Home
News
Sports
Viewpoint
Scene

Observer Reunion
Daily Index
Advertise
Contact Us
Submit a letter to the Editor
About The Observer
Past Issues
Search Back Issues
www.nd.edu
www.saintmarys.edu
Breaking News from the Associated Press at the New York Times
Legal Disclaimer
The Observer Website
Vol XXXV No. 126

Wednesday, April 17, 2002

Support Palestinian cause, not terrorism
Michael Macaulay
sophomore


   In his April 16 column, John Litle claims that to support the Palestinian cause "is necessarily a promotion of terrorism because that is the only method the Palestinians have used to promote their political ends." This is ridiculous. Our president, the United Nations and most of the world support the idea of an independent Palestine made up of pre-1967 war borders. In other words, they support the Palestinian cause. Does this make our president a supporter of terrorism? No. Thus it is possible to support the cause of a people without supporting terrorism.

> _The tasks_:
a - According to the letter, what borders would make up the independent Palestine that the president, the United Nations and most of the world support?
b - Reproduce the passage of the letter starting at "Wednesday, April 17, 2002" and ending at "without supporting terrorism.".

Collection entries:
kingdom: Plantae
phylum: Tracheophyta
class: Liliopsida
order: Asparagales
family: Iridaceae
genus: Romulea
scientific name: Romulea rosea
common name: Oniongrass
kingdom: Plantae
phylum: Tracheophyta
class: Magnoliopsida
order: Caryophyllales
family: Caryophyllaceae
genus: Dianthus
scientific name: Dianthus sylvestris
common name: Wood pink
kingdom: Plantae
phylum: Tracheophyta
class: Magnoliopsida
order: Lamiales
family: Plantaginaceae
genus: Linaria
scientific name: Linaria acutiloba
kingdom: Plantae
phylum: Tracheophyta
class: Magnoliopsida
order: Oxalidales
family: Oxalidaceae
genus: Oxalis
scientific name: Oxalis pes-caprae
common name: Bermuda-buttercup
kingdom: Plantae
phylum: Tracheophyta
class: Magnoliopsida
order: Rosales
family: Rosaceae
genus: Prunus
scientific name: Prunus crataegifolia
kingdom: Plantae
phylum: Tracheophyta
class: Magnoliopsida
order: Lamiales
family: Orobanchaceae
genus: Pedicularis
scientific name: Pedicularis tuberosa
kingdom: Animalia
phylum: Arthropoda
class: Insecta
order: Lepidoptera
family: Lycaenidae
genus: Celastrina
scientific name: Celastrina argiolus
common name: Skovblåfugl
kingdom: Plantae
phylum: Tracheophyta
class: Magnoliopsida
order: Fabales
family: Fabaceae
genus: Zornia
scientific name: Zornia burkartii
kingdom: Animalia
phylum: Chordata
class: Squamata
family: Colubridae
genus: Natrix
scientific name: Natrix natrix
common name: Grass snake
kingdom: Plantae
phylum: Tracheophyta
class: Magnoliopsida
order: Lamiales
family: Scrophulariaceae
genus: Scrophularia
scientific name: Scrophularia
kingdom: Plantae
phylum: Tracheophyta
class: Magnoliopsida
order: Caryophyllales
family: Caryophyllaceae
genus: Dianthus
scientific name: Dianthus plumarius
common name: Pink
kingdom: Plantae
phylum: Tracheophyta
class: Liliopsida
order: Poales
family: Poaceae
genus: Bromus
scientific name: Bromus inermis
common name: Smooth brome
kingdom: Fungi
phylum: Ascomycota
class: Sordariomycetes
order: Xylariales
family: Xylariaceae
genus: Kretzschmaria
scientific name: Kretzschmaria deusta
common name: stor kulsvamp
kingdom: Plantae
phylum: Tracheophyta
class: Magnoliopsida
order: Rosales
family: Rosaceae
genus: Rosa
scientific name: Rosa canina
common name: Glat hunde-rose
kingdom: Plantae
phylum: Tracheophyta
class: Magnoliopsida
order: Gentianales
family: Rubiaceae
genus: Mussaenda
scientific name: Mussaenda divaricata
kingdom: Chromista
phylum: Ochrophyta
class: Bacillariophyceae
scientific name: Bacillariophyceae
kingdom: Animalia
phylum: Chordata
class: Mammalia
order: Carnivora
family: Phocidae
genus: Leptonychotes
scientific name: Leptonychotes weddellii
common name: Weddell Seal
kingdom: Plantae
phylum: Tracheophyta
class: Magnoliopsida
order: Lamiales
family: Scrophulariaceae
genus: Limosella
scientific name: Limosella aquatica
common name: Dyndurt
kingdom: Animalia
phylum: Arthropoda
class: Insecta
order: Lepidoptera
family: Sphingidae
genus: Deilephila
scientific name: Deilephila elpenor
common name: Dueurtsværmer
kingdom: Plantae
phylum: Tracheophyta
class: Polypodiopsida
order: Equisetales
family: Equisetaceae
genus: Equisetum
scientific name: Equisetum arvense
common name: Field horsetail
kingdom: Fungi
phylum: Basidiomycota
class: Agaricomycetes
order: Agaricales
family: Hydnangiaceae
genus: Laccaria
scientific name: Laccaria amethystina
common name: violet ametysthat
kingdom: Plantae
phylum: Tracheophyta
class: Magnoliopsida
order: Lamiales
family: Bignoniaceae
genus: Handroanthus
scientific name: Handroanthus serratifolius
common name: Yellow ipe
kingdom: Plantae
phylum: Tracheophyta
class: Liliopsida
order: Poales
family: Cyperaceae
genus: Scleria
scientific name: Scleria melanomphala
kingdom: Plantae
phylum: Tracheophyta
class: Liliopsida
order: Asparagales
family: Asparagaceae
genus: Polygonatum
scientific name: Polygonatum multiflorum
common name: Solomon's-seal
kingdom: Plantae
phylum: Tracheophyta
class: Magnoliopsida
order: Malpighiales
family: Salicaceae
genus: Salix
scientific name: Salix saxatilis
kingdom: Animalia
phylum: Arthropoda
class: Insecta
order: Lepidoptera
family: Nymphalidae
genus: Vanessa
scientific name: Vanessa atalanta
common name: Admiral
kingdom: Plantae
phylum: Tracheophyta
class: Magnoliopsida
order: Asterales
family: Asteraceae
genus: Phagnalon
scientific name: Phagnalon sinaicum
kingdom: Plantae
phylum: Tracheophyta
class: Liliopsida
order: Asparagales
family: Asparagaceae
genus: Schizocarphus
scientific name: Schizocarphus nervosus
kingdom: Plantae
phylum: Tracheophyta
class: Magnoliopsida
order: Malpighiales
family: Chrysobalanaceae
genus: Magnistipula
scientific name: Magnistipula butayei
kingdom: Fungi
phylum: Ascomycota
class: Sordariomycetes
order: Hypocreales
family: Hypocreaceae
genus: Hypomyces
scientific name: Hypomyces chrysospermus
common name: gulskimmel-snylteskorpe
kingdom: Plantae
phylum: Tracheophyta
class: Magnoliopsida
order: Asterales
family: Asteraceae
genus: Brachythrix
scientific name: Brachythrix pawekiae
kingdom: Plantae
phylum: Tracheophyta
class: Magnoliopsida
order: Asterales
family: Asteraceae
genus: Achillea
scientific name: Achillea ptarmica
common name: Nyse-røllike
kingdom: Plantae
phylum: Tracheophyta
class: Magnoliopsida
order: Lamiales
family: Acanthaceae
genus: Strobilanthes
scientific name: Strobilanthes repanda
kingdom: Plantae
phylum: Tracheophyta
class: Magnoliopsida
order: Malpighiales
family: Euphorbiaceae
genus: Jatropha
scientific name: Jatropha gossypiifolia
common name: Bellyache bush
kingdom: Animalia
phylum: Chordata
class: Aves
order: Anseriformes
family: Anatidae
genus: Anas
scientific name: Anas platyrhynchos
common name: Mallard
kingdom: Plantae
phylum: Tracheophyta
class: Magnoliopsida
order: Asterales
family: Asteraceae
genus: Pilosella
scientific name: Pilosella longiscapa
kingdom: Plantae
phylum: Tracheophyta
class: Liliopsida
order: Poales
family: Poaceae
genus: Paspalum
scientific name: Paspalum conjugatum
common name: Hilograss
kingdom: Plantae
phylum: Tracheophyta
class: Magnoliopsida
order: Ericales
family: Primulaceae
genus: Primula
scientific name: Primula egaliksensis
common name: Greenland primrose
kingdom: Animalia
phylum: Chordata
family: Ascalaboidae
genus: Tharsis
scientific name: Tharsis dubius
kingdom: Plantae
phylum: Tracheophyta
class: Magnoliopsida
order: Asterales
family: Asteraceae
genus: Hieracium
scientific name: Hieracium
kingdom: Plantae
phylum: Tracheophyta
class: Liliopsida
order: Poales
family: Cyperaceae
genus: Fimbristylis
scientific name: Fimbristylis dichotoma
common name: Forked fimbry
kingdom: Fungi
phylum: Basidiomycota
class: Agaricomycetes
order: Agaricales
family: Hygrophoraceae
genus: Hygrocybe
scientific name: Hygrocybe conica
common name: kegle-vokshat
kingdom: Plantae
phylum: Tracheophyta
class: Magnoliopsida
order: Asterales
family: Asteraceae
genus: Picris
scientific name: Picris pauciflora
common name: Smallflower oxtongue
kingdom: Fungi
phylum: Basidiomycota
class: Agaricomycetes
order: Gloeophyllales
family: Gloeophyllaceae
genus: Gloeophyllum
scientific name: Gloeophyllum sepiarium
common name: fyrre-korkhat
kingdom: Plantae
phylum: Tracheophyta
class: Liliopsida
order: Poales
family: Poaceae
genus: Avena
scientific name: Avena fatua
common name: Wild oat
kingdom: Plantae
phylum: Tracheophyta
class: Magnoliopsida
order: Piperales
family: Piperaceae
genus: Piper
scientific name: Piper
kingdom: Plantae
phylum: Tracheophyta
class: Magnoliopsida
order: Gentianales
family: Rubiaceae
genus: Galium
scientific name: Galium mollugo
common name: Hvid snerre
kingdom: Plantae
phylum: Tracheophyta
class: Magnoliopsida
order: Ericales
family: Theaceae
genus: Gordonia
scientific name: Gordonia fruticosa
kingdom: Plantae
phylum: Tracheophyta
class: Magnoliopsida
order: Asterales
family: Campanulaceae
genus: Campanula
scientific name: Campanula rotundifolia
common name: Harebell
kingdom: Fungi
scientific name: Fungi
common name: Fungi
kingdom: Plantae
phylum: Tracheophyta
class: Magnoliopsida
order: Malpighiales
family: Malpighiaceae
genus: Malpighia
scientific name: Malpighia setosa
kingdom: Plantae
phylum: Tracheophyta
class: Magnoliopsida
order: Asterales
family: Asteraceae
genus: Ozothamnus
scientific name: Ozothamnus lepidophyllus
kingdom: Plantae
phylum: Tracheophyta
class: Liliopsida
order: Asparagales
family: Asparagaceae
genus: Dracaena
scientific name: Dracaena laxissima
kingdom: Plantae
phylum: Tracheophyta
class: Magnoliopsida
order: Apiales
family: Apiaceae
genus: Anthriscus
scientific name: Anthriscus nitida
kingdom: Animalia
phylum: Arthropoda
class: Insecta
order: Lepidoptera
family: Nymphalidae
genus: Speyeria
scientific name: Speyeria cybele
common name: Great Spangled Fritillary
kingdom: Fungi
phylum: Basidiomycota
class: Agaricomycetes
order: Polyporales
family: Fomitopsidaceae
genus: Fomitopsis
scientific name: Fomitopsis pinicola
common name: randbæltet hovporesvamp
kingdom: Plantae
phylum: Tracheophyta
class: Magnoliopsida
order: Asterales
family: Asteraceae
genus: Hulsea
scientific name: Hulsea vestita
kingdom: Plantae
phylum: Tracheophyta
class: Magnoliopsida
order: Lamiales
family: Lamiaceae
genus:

> _Replies_:
a - Pre-1967 war borders.

b -
Wednesday, April 17, 2002

Support Palestinian cause, not terrorism
Michael Macaulay
sophomore


   In his April 16 column, John Litle claims that to support the Palestinian cause "is necessarily a promotion of terrorism because that is the only method the Palestinians have used to promote their political ends." This is ridiculous. Our president, the United Nations and most of the world support the idea of an independent Palestine made up of pre-1967 war borders. In other words, they support the Palestinian cause. Does this make our president a supporter of terrorism? No. Thus it is possible to support the cause of a people without supporting terrorism.